◆ **Work instructions**
Could you write out the lines below exactly, beginning with the first and finishing with the one that contains "(IHC) photomicrograph of"?

Data shown START

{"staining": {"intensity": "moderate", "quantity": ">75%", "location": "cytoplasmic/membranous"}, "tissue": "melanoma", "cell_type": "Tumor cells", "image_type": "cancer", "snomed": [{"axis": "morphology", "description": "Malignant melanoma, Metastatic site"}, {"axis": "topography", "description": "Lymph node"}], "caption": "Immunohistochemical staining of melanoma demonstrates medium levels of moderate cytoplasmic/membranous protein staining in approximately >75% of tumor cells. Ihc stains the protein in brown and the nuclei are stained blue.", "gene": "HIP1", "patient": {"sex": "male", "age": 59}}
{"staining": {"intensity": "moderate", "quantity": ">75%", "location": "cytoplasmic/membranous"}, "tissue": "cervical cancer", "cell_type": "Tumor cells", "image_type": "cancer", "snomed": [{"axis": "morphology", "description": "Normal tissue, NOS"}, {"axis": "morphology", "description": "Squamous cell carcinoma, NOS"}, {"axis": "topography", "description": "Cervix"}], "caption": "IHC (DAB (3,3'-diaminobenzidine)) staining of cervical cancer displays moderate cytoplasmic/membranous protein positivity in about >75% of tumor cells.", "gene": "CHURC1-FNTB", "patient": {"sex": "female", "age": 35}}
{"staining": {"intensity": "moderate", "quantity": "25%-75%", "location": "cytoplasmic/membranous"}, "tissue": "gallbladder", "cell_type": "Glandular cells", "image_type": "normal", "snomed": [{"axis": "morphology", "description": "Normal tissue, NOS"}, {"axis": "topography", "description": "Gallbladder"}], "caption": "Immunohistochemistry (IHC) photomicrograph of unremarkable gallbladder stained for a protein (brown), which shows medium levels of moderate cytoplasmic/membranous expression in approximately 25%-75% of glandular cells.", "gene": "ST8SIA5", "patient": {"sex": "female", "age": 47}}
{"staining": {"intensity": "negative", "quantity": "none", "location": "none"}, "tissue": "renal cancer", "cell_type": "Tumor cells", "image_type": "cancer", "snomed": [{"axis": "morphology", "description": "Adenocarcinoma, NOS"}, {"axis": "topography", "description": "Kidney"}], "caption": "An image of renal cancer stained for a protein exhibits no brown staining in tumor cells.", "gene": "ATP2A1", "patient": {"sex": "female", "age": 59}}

Data shown END

◆ **Result below**
{"staining": {"intensity": "moderate", "quantity": ">75%", "location": "cytoplasmic/membranous"}, "tissue": "melanoma", "cell_type": "Tumor cells", "image_type": "cancer", "snomed": [{"axis": "morphology", "description": "Malignant melanoma, Metastatic site"}, {"axis": "topography", "description": "Lymph node"}], "caption": "Immunohistochemical staining of melanoma demonstrates medium levels of moderate cytoplasmic/membranous protein staining in approximately >75% of tumor cells. Ihc stains the protein in brown and the nuclei are stained blue.", "gene": "HIP1", "patient": {"sex": "male", "age": 59}}
{"staining": {"intensity": "moderate", "quantity": ">75%", "location": "cytoplasmic/membranous"}, "tissue": "cervical cancer", "cell_type": "Tumor cells", "image_type": "cancer", "snomed": [{"axis": "morphology", "description": "Normal tissue, NOS"}, {"axis": "morphology", "description": "Squamous cell carcinoma, NOS"}, {"axis": "topography", "description": "Cervix"}], "caption": "IHC (DAB (3,3'-diaminobenzidine)) staining of cervical cancer displays moderate cytoplasmic/membranous protein positivity in about >75% of tumor cells.", "gene": "CHURC1-FNTB", "patient": {"sex": "female", "age": 35}}
{"staining": {"intensity": "moderate", "quantity": "25%-75%", "location": "cytoplasmic/membranous"}, "tissue": "gallbladder", "cell_type": "Glandular cells", "image_type": "normal", "snomed": [{"axis": "morphology", "description": "Normal tissue, NOS"}, {"axis": "topography", "description": "Gallbladder"}], "caption": "Immunohistochemistry (IHC) photomicrograph of unremarkable gallbladder stained for a protein (brown), which shows medium levels of moderate cytoplasmic/membranous expression in approximately 25%-75% of glandular cells.", "gene": "ST8SIA5", "patient": {"sex": "female", "age": 47}}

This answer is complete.